Consegna - Per favore, trascrivi dal brano sul primo compleanno il tratto che va da "Esattamente un anno" fino a "rispose il nonno." incluso.

Brano fornito -

══════════════════════════════

Oggi è il giorno del tuo primo compleanno. Pensa, un anno fa, mentre una parte della terra era sconvolta dallo tsunami, vedevi per la prima volta la luce di questo mondo sclerotico, rivelandoti ben presto anche tu un piccolo tsunami. C’era la luna piena il 26 dicembre 2004, segno premonitore del tuo arrivo e specchio del tuo caratterino, che fino ad oggi si sta dimostrando luminoso e vispo.
Esattamente un anno fa, ricordo che ero in camera mia a leggere un libro quando ad un certo punto la nonna Paola, dal bagno, disse al nonno che era in sala: “Rubens, si sono rotte le acque!”
“Vado a chiamare l’idraulico” rispose il nonno.
“Ma no, cus et capé! La Giorgia! Bisogna portarla all’ospedale, sta per partorire!”
Così andasti con mamma, papà e nonna all’ospedale di Bentivoglio, dove nascesti poche ore dopo. Da quel giorno, per me come per i tuoi genitori e i nonni, non esiste giornata triste. Grazie a te, ogni giorno splende il sole, anche se fuori diluvia.

══════════════════════════════

Righe di dati -

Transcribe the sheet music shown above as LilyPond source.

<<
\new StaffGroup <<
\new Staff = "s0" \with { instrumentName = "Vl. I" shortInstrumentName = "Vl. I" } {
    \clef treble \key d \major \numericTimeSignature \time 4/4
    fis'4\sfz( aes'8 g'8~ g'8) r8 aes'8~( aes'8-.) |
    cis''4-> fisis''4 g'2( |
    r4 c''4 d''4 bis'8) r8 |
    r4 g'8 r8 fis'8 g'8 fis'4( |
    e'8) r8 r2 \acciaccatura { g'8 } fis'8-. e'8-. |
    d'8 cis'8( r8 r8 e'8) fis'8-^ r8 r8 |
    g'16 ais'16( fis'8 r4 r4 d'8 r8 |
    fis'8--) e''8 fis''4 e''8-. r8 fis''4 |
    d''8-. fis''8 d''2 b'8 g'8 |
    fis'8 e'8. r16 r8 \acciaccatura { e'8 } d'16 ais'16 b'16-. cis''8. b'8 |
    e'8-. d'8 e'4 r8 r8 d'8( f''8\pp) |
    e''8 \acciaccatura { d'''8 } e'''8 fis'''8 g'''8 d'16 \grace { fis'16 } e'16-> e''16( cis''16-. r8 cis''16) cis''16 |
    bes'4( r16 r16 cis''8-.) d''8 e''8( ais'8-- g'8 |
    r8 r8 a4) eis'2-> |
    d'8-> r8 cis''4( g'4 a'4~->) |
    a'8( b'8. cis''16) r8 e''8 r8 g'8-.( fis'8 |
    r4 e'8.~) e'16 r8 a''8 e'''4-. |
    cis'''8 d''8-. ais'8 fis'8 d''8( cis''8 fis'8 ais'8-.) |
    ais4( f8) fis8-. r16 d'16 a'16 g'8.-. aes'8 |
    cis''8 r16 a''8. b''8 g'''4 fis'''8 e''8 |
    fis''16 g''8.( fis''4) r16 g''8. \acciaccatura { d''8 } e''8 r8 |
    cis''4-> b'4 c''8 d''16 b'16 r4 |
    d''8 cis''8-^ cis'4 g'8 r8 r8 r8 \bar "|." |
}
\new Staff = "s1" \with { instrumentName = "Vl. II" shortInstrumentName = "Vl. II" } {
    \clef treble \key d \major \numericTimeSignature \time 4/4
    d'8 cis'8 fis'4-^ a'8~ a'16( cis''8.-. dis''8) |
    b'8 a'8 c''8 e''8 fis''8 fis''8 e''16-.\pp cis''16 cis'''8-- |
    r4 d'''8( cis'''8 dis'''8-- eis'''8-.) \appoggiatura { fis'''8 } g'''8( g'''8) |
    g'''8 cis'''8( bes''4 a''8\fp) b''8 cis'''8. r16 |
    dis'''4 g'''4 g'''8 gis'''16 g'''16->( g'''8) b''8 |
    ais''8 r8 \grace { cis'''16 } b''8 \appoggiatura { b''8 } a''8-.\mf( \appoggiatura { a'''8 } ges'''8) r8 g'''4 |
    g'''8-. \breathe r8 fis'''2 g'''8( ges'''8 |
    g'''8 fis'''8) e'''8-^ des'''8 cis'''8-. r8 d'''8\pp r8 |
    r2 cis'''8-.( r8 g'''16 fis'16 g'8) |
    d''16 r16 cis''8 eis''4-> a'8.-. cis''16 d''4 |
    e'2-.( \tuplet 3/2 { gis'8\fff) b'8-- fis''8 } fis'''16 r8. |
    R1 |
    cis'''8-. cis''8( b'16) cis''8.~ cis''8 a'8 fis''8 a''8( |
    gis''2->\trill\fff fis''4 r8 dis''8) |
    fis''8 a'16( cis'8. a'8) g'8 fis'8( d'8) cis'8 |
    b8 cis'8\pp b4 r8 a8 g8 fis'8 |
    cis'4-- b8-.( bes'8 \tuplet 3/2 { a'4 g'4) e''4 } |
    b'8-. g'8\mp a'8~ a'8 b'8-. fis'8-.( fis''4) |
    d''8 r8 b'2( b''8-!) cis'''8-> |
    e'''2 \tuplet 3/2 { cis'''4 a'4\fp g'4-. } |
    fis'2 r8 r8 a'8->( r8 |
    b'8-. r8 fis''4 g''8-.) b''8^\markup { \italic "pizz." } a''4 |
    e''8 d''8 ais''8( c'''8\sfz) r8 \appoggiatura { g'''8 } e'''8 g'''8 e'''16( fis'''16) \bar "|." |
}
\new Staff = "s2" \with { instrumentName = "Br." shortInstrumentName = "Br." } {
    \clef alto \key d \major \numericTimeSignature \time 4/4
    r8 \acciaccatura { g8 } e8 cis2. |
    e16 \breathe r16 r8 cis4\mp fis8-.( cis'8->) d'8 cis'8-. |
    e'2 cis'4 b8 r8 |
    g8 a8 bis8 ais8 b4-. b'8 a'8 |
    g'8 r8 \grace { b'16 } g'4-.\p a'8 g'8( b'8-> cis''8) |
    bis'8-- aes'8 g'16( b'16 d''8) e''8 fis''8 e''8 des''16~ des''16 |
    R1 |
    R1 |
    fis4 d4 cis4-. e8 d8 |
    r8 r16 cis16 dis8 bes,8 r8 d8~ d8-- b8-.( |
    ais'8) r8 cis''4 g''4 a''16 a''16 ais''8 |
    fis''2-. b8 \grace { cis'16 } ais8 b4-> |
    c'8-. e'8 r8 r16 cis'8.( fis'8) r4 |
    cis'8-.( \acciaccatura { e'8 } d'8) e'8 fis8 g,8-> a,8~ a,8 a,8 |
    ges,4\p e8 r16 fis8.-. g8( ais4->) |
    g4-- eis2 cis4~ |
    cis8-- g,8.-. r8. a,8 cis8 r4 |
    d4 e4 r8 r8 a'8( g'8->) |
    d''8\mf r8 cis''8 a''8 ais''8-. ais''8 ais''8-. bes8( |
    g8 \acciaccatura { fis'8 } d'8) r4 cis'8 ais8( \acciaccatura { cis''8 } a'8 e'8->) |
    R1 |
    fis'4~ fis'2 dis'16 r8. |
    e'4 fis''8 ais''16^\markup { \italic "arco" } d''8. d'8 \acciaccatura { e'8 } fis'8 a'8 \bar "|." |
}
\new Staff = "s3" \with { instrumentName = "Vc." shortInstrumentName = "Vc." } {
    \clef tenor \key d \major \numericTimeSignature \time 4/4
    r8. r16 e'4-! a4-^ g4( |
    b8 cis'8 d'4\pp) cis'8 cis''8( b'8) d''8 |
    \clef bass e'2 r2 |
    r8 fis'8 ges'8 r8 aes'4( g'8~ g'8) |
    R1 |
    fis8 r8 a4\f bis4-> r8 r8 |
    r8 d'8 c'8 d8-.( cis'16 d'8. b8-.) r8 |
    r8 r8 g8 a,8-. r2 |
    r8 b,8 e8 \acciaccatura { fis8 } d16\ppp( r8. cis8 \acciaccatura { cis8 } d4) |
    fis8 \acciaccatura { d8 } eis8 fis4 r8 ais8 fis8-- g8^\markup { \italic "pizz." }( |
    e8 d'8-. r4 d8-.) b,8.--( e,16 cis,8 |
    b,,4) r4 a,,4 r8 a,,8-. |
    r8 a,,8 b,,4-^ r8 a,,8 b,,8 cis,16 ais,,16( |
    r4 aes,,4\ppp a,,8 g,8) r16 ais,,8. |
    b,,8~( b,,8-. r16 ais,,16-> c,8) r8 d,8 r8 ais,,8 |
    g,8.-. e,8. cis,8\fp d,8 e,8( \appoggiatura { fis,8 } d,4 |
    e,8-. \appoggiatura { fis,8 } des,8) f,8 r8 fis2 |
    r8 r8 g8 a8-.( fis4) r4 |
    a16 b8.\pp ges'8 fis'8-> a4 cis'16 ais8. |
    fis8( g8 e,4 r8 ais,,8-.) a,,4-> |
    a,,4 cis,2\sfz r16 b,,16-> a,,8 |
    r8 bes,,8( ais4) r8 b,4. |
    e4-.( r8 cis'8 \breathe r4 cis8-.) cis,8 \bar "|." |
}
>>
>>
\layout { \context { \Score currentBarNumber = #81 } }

══════════════════════════════

Compito svolto -
Esattamente un anno fa, ricordo che ero in camera mia a leggere un libro quando ad un certo punto la nonna Paola, dal bagno, disse al nonno che era in sala: “Rubens, si sono rotte le acque!”
“Vado a chiamare l’idraulico” rispose il nonno.